LINDON, Utah — Esoga Simmons couldn't believe what he was seeing outside his Lindon home at nearly 1:30 a.m. Monday morning.
WATCH: No joke, brown snow falls throughout northern Utah
"I have no idea how come it's so light outside," Simmons says on a YouTube video he shared with FOX 13. "Strangest thing."
Simmons, like others, was wondering how the skies above certain parts of Utah were so bright despite the clock showing it was the middle of the night.
What Simmons was witnessing was a phenomenon known as "Snowglow." The nighttime anomaly that occurs after or during heavy snowfall which can cause the night sky to appear twice as bright as a full moon.

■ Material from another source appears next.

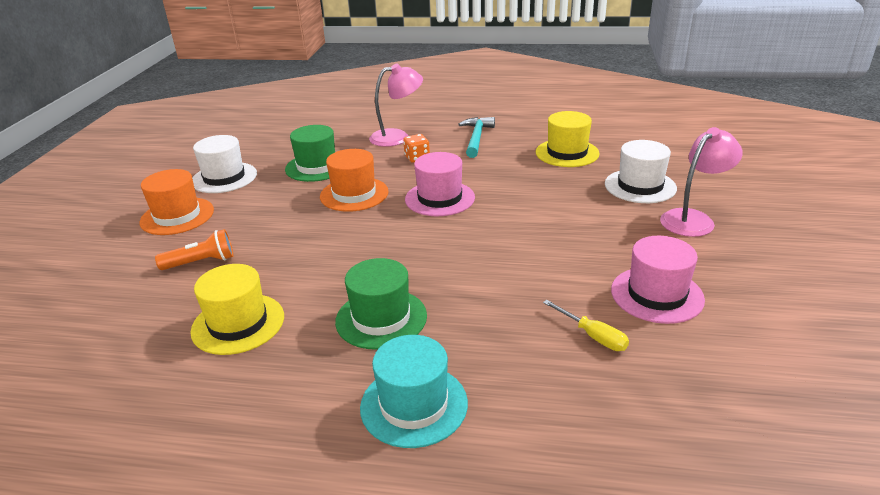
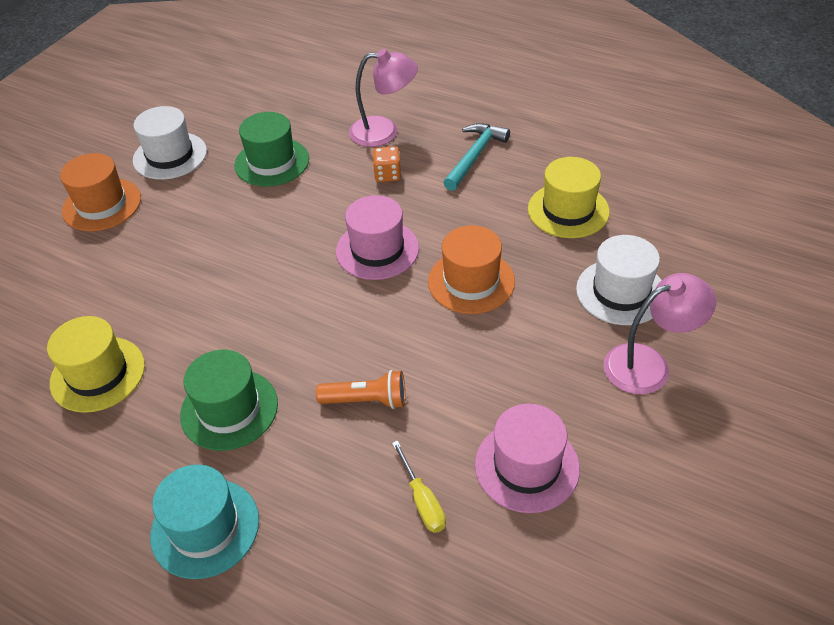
camera: 20 degrees right, 15 degrees up
(201, 262) = (98, 280): orange flashlight -> orange flashlight (366, 400)
(354, 194) = (290, 218): orange hat -> orange hat (471, 281)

"Skyglow," which is more readily seen in larger, urban areas, occurs when artificial light from buildings, lights or billboards reflect back into the sky and forms a "diffuse brightness." Sometimes, the light in the sky can be seen miles away from where the artificial light originates.
German researchers Andreas Jechow and Franz Hölker believe that "Snowglow" is simply "Skyglow" amplified by the snow.
In a study, Jechow and Hölker found that fresh snow can make the sky a whopping 200 times brighter on a cloudy night, thereby making it appear like the middle of the day in the middle of the night.
Of course, there are unpleasant side effects to "Skyglow," such as disturbing the eating patterns of animals and the sleep of humans. But it's certainly an interesting event that is exciting to see firsthand.